C’est à travers des lettres et des mots que Mohamed Belmou et Mustapha Ajmaa se sont unis, chacun à sa manière, pour exprimer leur amour indéfectible pour la Palestine. C’est dans ce sens qu’un recueil de poésies et d’art intitulé «Palestiniennes» verra le jour, dans lequel les poésies de Mohamed Belmou dialoguent avec les calligraphies et les dessins de Mustapha Ajmaa, afin de présenter leur témoignage sur le sort de la Palestine en tant que patrie, peuple et esprit, et sur le sort des femmes palestiniennes en particulier. Car, celles-ci constituent la pierre angulaire méconnue de cette problématique, et le berceau d’un peuple ciblé par l’extermination, dans un monde complice et lâche.
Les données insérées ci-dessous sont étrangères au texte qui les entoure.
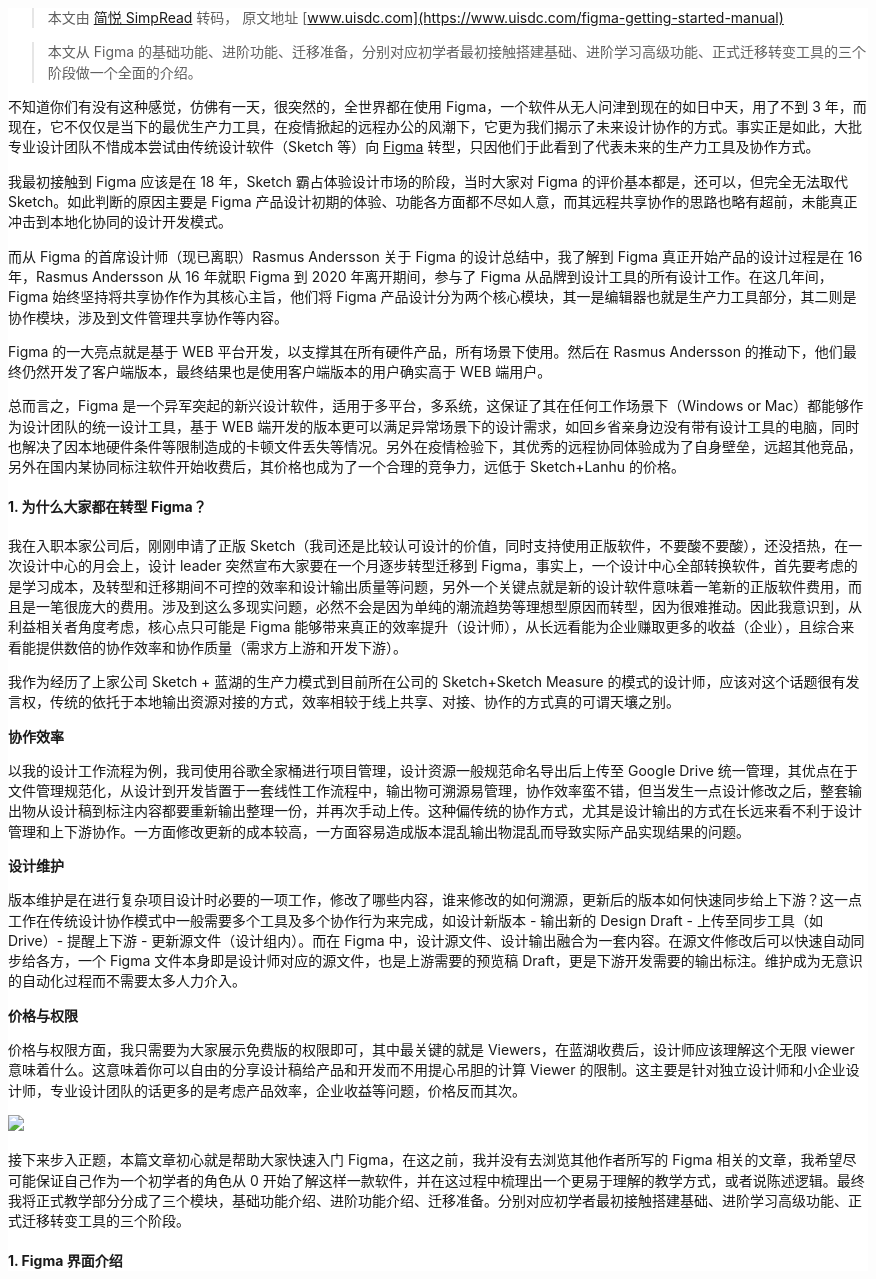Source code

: > 本文由 [简悦 SimpRead](http://ksria.com/simpread/) 转码， 原文地址 [www.uisdc.com](https://www.uisdc.com/figma-getting-started-manual)

> 本文从 Figma 的基础功能、进阶功能、迁移准备，分别对应初学者最初接触搭建基础、进阶学习高级功能、正式迁移转变工具的三个阶段做一个全面的介绍。

不知道你们有没有这种感觉，仿佛有一天，很突然的，全世界都在使用 Figma，一个软件从无人问津到现在的如日中天，用了不到 3 年，而现在，它不仅仅是当下的最优生产力工具，在疫情掀起的远程办公的风潮下，它更为我们揭示了未来设计协作的方式。事实正是如此，大批专业设计团队不惜成本尝试由传统设计软件（Sketch 等）向 [Figma](https://www.uisdc.com/tag/figma) 转型，只因他们于此看到了代表未来的生产力工具及协作方式。

我最初接触到 Figma 应该是在 18 年，Sketch 霸占体验设计市场的阶段，当时大家对 Figma 的评价基本都是，还可以，但完全无法取代 Sketch。如此判断的原因主要是 Figma 产品设计初期的体验、功能各方面都不尽如人意，而其远程共享协作的思路也略有超前，未能真正冲击到本地化协同的设计开发模式。

而从 Figma 的首席设计师（现已离职）Rasmus Andersson 关于 Figma 的设计总结中，我了解到 Figma 真正开始产品的设计过程是在 16 年，Rasmus Andersson 从 16 年就职 Figma 到 2020 年离开期间，参与了 Figma 从品牌到设计工具的所有设计工作。在这几年间，Figma 始终坚持将共享协作作为其核心主旨，他们将 Figma 产品设计分为两个核心模块，其一是编辑器也就是生产力工具部分，其二则是协作模块，涉及到文件管理共享协作等内容。

Figma 的一大亮点就是基于 WEB 平台开发，以支撑其在所有硬件产品，所有场景下使用。然后在 Rasmus Andersson 的推动下，他们最终仍然开发了客户端版本，最终结果也是使用客户端版本的用户确实高于 WEB 端用户。

总而言之，Figma 是一个异军突起的新兴设计软件，适用于多平台，多系统，这保证了其在任何工作场景下（Windows or Mac）都能够作为设计团队的统一设计工具，基于 WEB 端开发的版本更可以满足异常场景下的设计需求，如回乡省亲身边没有带有设计工具的电脑，同时也解决了因本地硬件条件等限制造成的卡顿文件丢失等情况。另外在疫情检验下，其优秀的远程协同体验成为了自身壁垒，远超其他竞品，另外在国内某协同标注软件开始收费后，其价格也成为了一个合理的竞争力，远低于 Sketch+Lanhu 的价格。

#### 1. 为什么大家都在转型 Figma？

我在入职本家公司后，刚刚申请了正版 Sketch（我司还是比较认可设计的价值，同时支持使用正版软件，不要酸不要酸），还没捂热，在一次设计中心的月会上，设计 leader 突然宣布大家要在一个月逐步转型迁移到 Figma，事实上，一个设计中心全部转换软件，首先要考虑的是学习成本，及转型和迁移期间不可控的效率和设计输出质量等问题，另外一个关键点就是新的设计软件意味着一笔新的正版软件费用，而且是一笔很庞大的费用。涉及到这么多现实问题，必然不会是因为单纯的潮流趋势等理想型原因而转型，因为很难推动。因此我意识到，从利益相关者角度考虑，核心点只可能是 Figma 能够带来真正的效率提升（设计师），从长远看能为企业赚取更多的收益（企业），且综合来看能提供数倍的协作效率和协作质量（需求方上游和开发下游）。

我作为经历了上家公司 Sketch + 蓝湖的生产力模式到目前所在公司的 Sketch+Sketch Measure 的模式的设计师，应该对这个话题很有发言权，传统的依托于本地输出资源对接的方式，效率相较于线上共享、对接、协作的方式真的可谓天壤之别。

**协作效率**

以我的设计工作流程为例，我司使用谷歌全家桶进行项目管理，设计资源一般规范命名导出后上传至 Google Drive 统一管理，其优点在于文件管理规范化，从设计到开发皆置于一套线性工作流程中，输出物可溯源易管理，协作效率蛮不错，但当发生一点设计修改之后，整套输出物从设计稿到标注内容都要重新输出整理一份，并再次手动上传。这种偏传统的协作方式，尤其是设计输出的方式在长远来看不利于设计管理和上下游协作。一方面修改更新的成本较高，一方面容易造成版本混乱输出物混乱而导致实际产品实现结果的问题。

**设计维护**

版本维护是在进行复杂项目设计时必要的一项工作，修改了哪些内容，谁来修改的如何溯源，更新后的版本如何快速同步给上下游？这一点工作在传统设计协作模式中一般需要多个工具及多个协作行为来完成，如设计新版本 - 输出新的 Design Draft - 上传至同步工具（如 Drive）- 提醒上下游 - 更新源文件（设计组内）。而在 Figma 中，设计源文件、设计输出融合为一套内容。在源文件修改后可以快速自动同步给各方，一个 Figma 文件本身即是设计师对应的源文件，也是上游需要的预览稿 Draft，更是下游开发需要的输出标注。维护成为无意识的自动化过程而不需要太多人力介入。

**价格与权限**

价格与权限方面，我只需要为大家展示免费版的权限即可，其中最关键的就是 Viewers，在蓝湖收费后，设计师应该理解这个无限 viewer 意味着什么。这意味着你可以自由的分享设计稿给产品和开发而不用提心吊胆的计算 Viewer 的限制。这主要是针对独立设计师和小企业设计师，专业设计团队的话更多的是考虑产品效率，企业收益等问题，价格反而其次。

![](https://image.uisdc.com/wp-content/uploads/2020/11/uisdc-ns-20201103-3.jpg)

接下来步入正题，本篇文章初心就是帮助大家快速入门 Figma，在这之前，我并没有去浏览其他作者所写的 Figma 相关的文章，我希望尽可能保证自己作为一个初学者的角色从 0 开始了解这样一款软件，并在这过程中梳理出一个更易于理解的教学方式，或者说陈述逻辑。最终我将正式教学部分分成了三个模块，基础功能介绍、进阶功能介绍、迁移准备。分别对应初学者最初接触搭建基础、进阶学习高级功能、正式迁移转变工具的三个阶段。

#### 1. Figma 界面介绍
Ce livre petit format de 109 pages, publié par les éditions Dar Al-Manahil à Rabat, comprend des poésies de Belmou et des dessins calligraphiques d’Ajmaa. Le recueil se compose, ainsi, de huit textes : «Cent jours des morts», «Assiettes volantes», «Courrier des cadavres», «Vous n’arrêterez pas votre feu », «L’enfant migrant», «La vision du peuple de la caverne et de la lumière», «Prétentieux, je mène les caravanes des morts» et «Femmes palestiniennes». Dans son introduction à l’ouvrage, le critique Mohamed Dihaji affirme qu’«il n’y a aucun doute que l’association de la poésie et des arts plastiques au sein d’une même œuvre constitue une union artistique qui mêle la beauté du langage à la structure visuelle, créant ainsi une expérience artistique complète et unique. Ce phénomène est devenu de plus en plus manifeste à notre époque».
Et d’ajouter que celui qui connaît le recueil de poésie « Palestiniennes » du poète Mohammed Belmou constatera que ce dialogue entre les vers et les illustrations de l’artiste Mustapha Ajmaa confère à l’œuvre une dimension expressive accrue, transcendant les frontières traditionnelles. En effet, l’harmonie entre les vers poétiques de chaque page et les dessins correspondants était très réussie, car le contenu des vers poétiques était merveilleusement et magnifiquement lié à l’expression des dessins par leurs lignes et leur structure, ce qui rendait la compréhension visuelle active et enrichie dans ce recueil/ouvrage. Ainsi, la fusion de la poésie et de la peinture dans cet ouvrage, à travers une sorte de pont thématique (la cause palestinienne), confère au recueil «Palestiniennes» une portée globale, où la créativité s’incarne dans le langage des mots et leur interaction visuelle avec les dessins.